Exercise prompt - Pick out every line of the data that contains the string "bottom", matching case, and copy each one.

Extracted data entries

________________________

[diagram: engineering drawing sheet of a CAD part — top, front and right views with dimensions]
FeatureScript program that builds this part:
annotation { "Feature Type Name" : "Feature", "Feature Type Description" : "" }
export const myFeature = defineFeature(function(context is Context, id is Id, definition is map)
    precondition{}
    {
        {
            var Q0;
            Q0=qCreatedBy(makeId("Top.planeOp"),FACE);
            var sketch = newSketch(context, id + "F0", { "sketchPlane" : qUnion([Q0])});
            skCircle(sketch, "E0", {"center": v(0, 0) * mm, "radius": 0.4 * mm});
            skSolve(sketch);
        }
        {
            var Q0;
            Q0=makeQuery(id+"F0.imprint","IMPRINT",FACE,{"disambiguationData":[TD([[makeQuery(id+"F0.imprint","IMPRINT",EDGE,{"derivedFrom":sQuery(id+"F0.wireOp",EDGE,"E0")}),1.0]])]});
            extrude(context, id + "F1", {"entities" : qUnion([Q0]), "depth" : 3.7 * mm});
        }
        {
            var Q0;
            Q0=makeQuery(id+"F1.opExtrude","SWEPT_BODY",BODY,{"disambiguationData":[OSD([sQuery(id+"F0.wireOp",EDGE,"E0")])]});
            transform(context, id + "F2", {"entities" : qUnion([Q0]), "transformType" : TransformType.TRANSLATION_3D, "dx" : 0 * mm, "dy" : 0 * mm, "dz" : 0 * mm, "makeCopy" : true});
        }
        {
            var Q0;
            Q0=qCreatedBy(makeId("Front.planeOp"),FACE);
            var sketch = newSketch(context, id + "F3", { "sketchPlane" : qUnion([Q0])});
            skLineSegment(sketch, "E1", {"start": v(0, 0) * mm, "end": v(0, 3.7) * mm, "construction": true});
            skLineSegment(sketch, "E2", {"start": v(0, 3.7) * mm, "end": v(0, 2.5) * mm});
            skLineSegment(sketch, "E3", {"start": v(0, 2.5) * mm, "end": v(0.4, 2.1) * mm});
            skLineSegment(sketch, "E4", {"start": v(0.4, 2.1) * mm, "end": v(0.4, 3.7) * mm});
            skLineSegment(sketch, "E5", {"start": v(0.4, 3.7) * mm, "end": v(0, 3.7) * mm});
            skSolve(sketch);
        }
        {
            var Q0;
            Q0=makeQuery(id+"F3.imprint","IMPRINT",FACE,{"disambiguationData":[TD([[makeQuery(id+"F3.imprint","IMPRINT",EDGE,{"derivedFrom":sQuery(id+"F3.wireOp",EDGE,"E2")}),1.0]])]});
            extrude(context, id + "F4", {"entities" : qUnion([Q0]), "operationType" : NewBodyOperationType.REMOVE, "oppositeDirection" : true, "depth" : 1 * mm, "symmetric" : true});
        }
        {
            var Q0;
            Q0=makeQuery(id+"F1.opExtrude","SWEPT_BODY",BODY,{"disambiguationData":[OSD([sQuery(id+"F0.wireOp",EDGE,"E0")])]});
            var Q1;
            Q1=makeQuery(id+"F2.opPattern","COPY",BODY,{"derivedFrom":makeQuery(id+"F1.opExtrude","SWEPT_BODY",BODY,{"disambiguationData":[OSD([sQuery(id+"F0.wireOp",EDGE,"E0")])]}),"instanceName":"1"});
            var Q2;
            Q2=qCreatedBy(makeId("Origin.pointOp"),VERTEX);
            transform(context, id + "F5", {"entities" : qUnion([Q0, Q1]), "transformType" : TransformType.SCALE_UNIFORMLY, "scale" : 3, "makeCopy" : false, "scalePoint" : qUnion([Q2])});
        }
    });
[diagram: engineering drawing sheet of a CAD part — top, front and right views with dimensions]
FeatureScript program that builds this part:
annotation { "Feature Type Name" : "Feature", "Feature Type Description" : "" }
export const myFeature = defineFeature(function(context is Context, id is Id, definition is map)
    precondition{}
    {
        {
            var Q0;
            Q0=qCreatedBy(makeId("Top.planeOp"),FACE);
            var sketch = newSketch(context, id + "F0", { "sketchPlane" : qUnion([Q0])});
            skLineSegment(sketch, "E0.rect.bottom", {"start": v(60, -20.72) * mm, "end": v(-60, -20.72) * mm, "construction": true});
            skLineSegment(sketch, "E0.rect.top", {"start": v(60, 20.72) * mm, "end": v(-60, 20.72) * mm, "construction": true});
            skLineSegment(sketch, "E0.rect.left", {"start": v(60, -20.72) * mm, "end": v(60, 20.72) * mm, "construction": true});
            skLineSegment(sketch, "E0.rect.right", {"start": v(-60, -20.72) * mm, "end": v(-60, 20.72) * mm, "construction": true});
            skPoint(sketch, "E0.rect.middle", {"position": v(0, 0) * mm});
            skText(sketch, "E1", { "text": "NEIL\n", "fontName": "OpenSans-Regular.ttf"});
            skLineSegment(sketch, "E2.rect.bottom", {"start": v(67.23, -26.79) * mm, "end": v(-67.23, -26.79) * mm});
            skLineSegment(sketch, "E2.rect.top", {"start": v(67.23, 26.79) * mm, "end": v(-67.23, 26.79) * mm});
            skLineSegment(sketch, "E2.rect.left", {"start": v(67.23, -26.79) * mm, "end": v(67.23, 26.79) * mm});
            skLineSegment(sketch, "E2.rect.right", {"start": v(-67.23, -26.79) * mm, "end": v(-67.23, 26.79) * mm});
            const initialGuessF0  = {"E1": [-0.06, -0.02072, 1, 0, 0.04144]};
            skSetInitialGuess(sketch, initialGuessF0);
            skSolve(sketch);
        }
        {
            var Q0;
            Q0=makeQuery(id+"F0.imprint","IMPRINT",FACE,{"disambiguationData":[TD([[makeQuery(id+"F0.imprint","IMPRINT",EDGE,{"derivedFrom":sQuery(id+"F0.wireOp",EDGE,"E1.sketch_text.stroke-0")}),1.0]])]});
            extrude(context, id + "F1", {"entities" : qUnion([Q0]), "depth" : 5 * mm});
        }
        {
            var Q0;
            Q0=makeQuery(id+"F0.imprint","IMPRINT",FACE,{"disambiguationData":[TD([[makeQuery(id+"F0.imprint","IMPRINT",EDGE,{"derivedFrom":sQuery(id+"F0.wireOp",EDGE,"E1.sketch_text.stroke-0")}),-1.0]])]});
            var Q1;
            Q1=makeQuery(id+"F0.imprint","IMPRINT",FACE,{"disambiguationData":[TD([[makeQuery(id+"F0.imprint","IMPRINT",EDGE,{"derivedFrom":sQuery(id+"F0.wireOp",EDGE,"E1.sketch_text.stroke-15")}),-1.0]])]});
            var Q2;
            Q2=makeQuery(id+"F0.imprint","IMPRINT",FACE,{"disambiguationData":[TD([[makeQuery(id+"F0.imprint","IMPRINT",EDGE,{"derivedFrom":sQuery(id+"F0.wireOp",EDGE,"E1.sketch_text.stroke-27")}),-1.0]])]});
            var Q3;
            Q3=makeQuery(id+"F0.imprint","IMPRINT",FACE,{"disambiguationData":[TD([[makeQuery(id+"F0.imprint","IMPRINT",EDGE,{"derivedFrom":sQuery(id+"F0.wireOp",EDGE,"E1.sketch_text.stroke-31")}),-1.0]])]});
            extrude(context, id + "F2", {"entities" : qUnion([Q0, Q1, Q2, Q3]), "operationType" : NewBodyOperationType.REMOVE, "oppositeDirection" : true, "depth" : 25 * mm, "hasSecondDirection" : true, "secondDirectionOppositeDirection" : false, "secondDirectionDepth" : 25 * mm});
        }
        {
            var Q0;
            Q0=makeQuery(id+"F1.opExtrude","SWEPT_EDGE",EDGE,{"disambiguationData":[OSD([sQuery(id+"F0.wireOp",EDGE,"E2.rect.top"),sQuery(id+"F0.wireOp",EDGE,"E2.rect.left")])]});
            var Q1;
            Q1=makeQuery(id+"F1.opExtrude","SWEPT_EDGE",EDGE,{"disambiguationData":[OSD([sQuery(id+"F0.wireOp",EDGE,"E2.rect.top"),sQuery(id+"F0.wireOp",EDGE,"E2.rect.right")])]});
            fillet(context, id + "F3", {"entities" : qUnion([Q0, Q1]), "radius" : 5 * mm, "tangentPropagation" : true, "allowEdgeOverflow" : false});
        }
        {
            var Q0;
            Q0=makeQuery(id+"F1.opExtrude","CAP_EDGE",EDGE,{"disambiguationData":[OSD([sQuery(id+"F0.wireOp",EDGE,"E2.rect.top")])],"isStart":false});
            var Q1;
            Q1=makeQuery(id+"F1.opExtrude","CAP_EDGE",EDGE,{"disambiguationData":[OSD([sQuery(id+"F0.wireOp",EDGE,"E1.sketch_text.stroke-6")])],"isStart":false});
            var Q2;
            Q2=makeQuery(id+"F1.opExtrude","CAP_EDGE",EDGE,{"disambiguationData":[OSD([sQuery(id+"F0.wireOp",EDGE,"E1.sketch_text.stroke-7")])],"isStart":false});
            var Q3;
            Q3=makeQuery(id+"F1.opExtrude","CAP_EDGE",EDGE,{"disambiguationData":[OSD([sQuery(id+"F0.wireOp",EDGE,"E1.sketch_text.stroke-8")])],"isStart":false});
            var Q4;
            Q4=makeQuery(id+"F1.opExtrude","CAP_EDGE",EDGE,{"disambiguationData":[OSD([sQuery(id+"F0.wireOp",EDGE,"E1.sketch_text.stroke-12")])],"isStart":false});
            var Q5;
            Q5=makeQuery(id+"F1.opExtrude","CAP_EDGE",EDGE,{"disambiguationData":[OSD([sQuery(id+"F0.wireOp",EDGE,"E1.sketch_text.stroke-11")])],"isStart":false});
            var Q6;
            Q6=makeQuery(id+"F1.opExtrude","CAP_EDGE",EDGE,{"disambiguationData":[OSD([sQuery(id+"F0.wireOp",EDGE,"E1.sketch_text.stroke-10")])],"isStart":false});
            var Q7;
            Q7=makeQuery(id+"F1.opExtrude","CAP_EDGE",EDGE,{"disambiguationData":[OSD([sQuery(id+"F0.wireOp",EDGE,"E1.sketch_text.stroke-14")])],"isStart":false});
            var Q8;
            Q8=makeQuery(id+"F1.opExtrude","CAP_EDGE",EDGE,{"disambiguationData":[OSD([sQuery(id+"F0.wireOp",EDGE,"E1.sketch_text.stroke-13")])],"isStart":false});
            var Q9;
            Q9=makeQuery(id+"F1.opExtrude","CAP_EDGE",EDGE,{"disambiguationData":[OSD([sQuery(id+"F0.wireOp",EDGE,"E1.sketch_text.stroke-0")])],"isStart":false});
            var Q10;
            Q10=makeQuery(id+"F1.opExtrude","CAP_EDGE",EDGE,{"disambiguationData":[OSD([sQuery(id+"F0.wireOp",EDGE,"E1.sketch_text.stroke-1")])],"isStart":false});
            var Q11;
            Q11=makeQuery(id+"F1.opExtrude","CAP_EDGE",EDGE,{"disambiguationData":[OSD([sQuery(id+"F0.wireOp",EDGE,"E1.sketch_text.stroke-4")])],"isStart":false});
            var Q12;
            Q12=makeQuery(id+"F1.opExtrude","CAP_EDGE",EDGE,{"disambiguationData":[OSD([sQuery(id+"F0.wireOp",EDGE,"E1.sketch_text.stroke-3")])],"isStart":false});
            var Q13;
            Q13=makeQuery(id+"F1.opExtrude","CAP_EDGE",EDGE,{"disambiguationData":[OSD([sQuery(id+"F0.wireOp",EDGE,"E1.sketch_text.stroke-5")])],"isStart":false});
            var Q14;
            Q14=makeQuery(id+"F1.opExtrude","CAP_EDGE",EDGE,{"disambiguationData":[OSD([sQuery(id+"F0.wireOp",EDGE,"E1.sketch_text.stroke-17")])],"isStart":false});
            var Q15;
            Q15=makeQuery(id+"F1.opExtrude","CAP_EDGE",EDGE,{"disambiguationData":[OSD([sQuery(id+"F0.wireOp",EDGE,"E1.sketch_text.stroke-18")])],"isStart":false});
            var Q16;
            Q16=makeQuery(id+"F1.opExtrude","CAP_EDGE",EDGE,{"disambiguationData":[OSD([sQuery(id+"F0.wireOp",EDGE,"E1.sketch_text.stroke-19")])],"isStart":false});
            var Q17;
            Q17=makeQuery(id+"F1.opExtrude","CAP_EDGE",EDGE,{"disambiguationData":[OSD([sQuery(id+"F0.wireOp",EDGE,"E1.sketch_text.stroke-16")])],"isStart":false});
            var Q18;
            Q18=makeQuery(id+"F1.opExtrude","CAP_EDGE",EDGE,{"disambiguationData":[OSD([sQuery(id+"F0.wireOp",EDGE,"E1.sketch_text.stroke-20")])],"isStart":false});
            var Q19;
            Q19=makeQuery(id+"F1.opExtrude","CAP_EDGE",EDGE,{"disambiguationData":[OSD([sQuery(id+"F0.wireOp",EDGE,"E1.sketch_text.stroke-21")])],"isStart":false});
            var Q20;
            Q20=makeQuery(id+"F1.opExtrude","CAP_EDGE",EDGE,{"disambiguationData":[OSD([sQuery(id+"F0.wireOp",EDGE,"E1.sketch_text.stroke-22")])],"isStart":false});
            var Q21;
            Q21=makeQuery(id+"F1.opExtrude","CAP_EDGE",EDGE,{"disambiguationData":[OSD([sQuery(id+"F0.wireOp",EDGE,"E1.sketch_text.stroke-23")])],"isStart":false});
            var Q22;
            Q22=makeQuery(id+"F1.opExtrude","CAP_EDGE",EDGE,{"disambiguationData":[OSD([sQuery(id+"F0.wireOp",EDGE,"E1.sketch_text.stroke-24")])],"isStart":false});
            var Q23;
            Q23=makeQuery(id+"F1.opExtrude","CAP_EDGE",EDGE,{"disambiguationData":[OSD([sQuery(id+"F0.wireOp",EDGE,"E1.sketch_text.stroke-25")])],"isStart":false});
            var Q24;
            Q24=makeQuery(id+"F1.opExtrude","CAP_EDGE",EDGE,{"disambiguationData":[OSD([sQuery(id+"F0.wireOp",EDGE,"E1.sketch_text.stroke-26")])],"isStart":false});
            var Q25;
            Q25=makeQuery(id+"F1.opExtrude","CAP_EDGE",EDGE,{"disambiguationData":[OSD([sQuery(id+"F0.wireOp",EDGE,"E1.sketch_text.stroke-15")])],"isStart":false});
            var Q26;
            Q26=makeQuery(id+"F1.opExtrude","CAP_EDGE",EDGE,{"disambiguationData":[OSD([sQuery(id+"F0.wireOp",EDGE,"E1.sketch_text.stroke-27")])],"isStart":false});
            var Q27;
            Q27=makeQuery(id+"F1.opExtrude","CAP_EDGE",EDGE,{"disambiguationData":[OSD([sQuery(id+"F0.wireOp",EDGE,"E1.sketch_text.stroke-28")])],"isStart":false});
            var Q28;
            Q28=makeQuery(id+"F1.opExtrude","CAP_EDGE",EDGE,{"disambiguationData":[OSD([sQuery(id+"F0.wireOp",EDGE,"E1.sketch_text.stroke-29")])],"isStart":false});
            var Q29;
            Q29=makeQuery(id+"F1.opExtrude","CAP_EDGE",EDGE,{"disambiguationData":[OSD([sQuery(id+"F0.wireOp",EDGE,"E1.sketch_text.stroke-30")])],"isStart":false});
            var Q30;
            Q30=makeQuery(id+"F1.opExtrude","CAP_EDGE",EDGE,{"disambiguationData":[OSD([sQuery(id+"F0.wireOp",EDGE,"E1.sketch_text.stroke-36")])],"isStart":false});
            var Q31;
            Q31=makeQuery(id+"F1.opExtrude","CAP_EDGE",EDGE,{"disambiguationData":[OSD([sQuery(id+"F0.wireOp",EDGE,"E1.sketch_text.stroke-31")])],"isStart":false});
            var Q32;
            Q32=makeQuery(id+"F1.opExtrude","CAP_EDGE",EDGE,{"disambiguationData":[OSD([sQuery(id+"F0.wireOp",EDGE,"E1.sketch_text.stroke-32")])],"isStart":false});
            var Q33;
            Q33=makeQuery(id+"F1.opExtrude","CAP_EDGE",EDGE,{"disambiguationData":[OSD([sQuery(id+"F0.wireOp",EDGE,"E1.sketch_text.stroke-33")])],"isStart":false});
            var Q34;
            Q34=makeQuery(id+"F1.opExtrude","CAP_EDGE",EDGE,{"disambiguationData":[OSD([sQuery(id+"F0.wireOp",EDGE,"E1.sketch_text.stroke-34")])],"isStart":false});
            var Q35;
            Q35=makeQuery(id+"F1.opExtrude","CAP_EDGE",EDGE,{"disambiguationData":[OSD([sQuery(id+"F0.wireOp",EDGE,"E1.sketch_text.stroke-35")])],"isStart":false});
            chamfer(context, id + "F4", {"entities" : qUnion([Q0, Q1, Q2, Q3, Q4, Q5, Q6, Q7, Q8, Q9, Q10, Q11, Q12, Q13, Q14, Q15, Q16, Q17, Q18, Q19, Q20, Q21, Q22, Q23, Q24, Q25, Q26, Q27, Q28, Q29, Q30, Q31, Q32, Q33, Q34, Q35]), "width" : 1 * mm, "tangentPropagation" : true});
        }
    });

________________________

Written solution -
            skLineSegment(sketch, "E0.rect.bottom", {"start": v(60, -20.72) * mm, "end": v(-60, -20.72) * mm, "construction": true});
            skLineSegment(sketch, "E2.rect.bottom", {"start": v(67.23, -26.79) * mm, "end": v(-67.23, -26.79) * mm});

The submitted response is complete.